By early July, the innovation of local businesses had kicked in. Outdoor dining was coming. Here's Jasper's laying the foundations for their new normal.
And Hell's Kitchen took on a European manner to welcome customers.
Big business struggled. Hudson Yards lost Neiman Marcus as its anchor retail tenant.
We reported on the "homeless issue" in Hell's Kitchen from every point of view we could find. The most intriguing was from Sal Salomon, who had exited the shelter.
In the middle of August, we took a step back in time to discover Druids Bar through the sketchpad of artist Lee Romero and memories of bar owner Michael Younge.
Governor Cuomo went back to being a frustrating politician and the rules on how businesses could run and what they could do continue to confuse.
Throughout August we saw a wave of business closures. Jerry Melo from Friendly Jerrry's Hot Dogs on 10th Avenue did a video farewell.
Then King Nyani, a 5,000lb gorilla, moved into the neighborhood. He brought joy (and selfie opportunities). Thanks to the crew at Hudson Yards Hell's Kitchen Alliance and artists Gillie and Marc.
We survived the summer storms. Thanks, Katie Finzi for this dramatic capture.
Catie Savage, the Hell's Kitchen Trash Queen, continues to gather resources and volunteers to tidy up the blocks at weekends.
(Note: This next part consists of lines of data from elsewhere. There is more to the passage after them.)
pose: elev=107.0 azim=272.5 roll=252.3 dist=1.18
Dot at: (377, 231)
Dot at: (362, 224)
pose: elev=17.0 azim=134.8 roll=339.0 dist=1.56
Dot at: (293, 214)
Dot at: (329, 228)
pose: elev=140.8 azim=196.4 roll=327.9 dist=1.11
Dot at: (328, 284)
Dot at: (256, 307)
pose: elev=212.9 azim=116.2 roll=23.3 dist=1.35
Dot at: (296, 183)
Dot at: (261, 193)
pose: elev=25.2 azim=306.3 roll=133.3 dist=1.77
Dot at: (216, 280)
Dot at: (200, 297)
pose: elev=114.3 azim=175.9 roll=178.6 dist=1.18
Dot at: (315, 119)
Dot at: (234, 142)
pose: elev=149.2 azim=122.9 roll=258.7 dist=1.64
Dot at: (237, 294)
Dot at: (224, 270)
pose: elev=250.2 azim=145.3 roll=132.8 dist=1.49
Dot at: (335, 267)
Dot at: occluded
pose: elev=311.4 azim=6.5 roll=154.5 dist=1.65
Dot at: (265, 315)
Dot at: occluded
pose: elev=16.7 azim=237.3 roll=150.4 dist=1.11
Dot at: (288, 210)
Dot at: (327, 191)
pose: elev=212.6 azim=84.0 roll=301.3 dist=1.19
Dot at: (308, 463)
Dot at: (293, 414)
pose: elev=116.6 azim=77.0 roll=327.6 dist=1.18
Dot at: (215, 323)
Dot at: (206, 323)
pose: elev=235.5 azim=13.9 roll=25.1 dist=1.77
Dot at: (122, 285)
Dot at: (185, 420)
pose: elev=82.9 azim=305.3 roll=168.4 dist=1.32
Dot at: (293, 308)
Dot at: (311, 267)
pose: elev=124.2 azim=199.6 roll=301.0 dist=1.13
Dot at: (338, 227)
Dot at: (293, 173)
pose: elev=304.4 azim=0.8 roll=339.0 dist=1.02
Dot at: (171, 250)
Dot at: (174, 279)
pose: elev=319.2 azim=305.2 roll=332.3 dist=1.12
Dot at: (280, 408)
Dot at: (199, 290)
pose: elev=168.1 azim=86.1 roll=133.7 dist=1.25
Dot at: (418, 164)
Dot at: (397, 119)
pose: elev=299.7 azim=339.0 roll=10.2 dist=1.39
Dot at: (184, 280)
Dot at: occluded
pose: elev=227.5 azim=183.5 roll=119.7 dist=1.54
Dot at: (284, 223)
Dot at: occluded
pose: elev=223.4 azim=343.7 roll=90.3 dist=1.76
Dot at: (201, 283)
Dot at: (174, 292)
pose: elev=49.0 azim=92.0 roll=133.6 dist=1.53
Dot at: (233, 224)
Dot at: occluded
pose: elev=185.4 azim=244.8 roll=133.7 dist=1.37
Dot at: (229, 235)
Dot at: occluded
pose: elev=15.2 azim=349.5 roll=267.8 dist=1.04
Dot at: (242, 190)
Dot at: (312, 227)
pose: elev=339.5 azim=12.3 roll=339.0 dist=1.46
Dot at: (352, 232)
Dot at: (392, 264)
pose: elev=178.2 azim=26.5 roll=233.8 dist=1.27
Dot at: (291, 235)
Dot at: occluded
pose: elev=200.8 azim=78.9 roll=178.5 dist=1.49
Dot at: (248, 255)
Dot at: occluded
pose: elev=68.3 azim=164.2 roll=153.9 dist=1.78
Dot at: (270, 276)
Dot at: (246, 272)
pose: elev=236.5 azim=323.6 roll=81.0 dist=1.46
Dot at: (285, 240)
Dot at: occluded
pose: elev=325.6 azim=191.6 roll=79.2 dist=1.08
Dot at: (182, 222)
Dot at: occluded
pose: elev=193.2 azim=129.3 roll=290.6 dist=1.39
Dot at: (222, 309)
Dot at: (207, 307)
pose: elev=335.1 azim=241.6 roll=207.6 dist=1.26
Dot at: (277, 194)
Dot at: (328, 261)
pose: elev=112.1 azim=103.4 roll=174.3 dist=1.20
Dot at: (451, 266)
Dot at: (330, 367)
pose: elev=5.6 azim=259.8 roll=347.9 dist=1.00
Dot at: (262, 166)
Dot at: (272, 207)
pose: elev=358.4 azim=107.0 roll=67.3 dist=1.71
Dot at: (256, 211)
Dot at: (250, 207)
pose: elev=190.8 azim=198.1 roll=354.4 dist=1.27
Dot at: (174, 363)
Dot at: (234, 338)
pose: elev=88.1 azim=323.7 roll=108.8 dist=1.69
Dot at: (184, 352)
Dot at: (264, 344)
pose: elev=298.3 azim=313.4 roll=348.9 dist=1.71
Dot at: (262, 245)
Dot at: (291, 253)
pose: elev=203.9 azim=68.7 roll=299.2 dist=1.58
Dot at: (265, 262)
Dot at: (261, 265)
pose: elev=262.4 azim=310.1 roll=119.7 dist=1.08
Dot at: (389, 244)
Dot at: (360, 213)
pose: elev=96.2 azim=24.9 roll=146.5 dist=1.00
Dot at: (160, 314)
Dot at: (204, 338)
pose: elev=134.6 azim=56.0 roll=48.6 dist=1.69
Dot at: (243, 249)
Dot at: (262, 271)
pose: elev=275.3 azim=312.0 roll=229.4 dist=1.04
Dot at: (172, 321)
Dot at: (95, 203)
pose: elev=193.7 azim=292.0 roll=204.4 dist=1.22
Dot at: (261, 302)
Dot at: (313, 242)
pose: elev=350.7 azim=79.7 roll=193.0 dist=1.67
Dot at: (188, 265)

The sunsets just got better on the Hudson River and some discovered the delights of SUP yoga.
At the start of September, we had the chance to bring some happiness to struggling local businesses as we finally awarded the W42ST Best of Awards. The screams of delight from Luisa at Domus were memorable.
And the surprise for Erol at Kahve was delightful.
We finish the 6 months of the pandemic back in print. W42ST has produced a small map with our Hell's Kitchen HOT 100 places for food, drink, and shopping.